▸ ARBEITSAUFTRAG A
Übertrage den Satz „Zum Trailer und den vielen Spekulationen kann ich nur sagen, dass ich absolut begeistert bin!“ aus dem Textauszug ins Englische.

▸ TEXTAUSZUG
=====
Is das bei den X-Wing noch jemandem aufgefallen, dass die re-designt wurden? Die äußeren Flügel sind jetzt der Länge nach gespalten und außerdem wirkt die Kiste kleiner als in der Ur-Trilogie.


----------



## Wynn (2. Dezember 2014)

Dieser Inhalt steht nur eingeloggten Mitgliedern zur Verfügung.


----------



## manuelaerdmann (2. Dezember 2014)

*Hi Leute und Fans von Star Wars,*

 mir sind da noch einige dinge aufgefallen die nicht erwähnt worden sind, zum einem die Tie-Fighter, egal welcher, sind normalerweise nicht Atmosphären fähig und müsse innerhalb eines bestimmten Radius von einem Todesstern, Sternzerstörer oder Raumbasis sich befinden. In den alten Filmen sieht man nie einen Tie-Fighter in einer Atmosphäre und auch immer in der nähe von einem Größen Trägerschiff, ist das Zufall?

Der* Imperator *und *Darth Vader* haben die *Macht benutzt* um die Klone und *Menschen zu manipulieren* und das über Lichtjahre hinweg und haben ihnen *Mut, Konzentration und Schnelligkeit* gegeben und auch angriffe mit Hilfe der macht koordiniert über sehr *große Distanzen*. 

Als der* Imperator *gestorben ist, viel das alles weg, es währe nur logisch das ein neuer den Platz des Imperators oder Darth Vaders einnimmt um *wieder die Kontrolle* über so *viele Menschen* zu erlangen.


Hans Solo und Prinzessin Lea haben *Zwillinge *bekommen, *oder*?

_*Bye, Manu*_


----------



## gollinho (2. Dezember 2014)

LukasSchmid schrieb:


> Ich sage "Stimmt!", entschuldige mich und neige mein Haupt in Demut



Dir sei verziehen! 

Viele der Sachen die hier diskutiert werden, hab' ich zusammen mit einem weiteren Ex-Prakti von PC Games (Tim) in einem Podcast diskutiert.
Wer reinhören möchte, findet die Folge hier.

Zum Trailer und den vielen Spekulationen kann ich nur sagen, dass ich absolut begeistert bin! 
Endlich ist Star Wars wieder in aller Munde und die Hoffnung, dass das Franchise wieder richtig cool werden kann, ist wirklich realistisch. 

Schöne Grüße und möge die Macht mit uns allen sein


----------
=====
▸ GEZEIGTE AUFLISTUNG
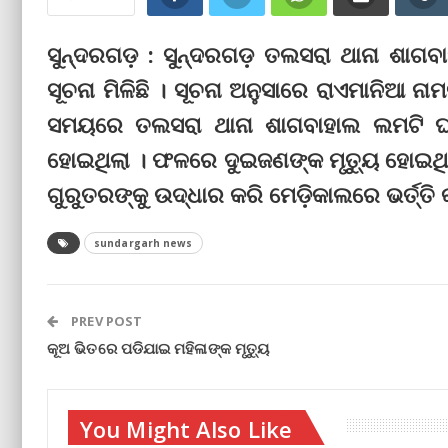
ସୁନ୍ଦରଗଡ଼ : ସୁନ୍ଦରଗଡ଼ ତଲସରା ଥାନା ଶାଗବାହ
ସୂଚନା ମିଳିଛି । ସୂଚନା ଅନୁସାରେ ରାଏମାନିଆ ନ
ସମୟରେ ତଲସରା ଥାନା ଶାଗବାହାଲ ଲମଟି ଘାଟି
ହୋଇଥିଲା । ଫଳରେ ଦୁଇଜଣଙ୍କ ମୃତ୍ୟୁ ହୋଇଥି
ଗୁରୁତରଙ୍କୁ ଉଦ୍ଧାର କରି ମେଡ଼ିକାଲରେ ଭର୍ତ୍ତି କ
sundargarh news
PREV POST
କୂଅ ଭିତରେ ପଡିଯାଇ ମହିଳାଙ୍କ ମୃତ୍ୟୁ
You Might Also Like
=====
▸ ARBEITSAUFTRAG B
Benenne in der gesamten Auflistung „PREV POST“ in „PREVIOUS POST“ um und gib ihre Zeilen sonst unverändert wieder. Lass dabei die Bilder weg.

▸ ERGEBNIS A
As for the trailer and all the speculation, all I can say is that I'm absolutely thrilled!

▸ ERGEBNIS B
ସୁନ୍ଦରଗଡ଼ : ସୁନ୍ଦରଗଡ଼ ତଲସରା ଥାନା ଶାଗବାହ
ସୂଚନା ମିଳିଛି । ସୂଚନା ଅନୁସାରେ ରାଏମାନିଆ ନ
ସମୟରେ ତଲସରା ଥାନା ଶାଗବାହାଲ ଲମଟି ଘାଟି
ହୋଇଥିଲା । ଫଳରେ ଦୁଇଜଣଙ୍କ ମୃତ୍ୟୁ ହୋଇଥି
ଗୁରୁତରଙ୍କୁ ଉଦ୍ଧାର କରି ମେଡ଼ିକାଲରେ ଭର୍ତ୍ତି କ
sundargarh news
PREVIOUS POST
କୂଅ ଭିତରେ ପଡିଯାଇ ମହିଳାଙ୍କ ମୃତ୍ୟୁ
You Might Also Like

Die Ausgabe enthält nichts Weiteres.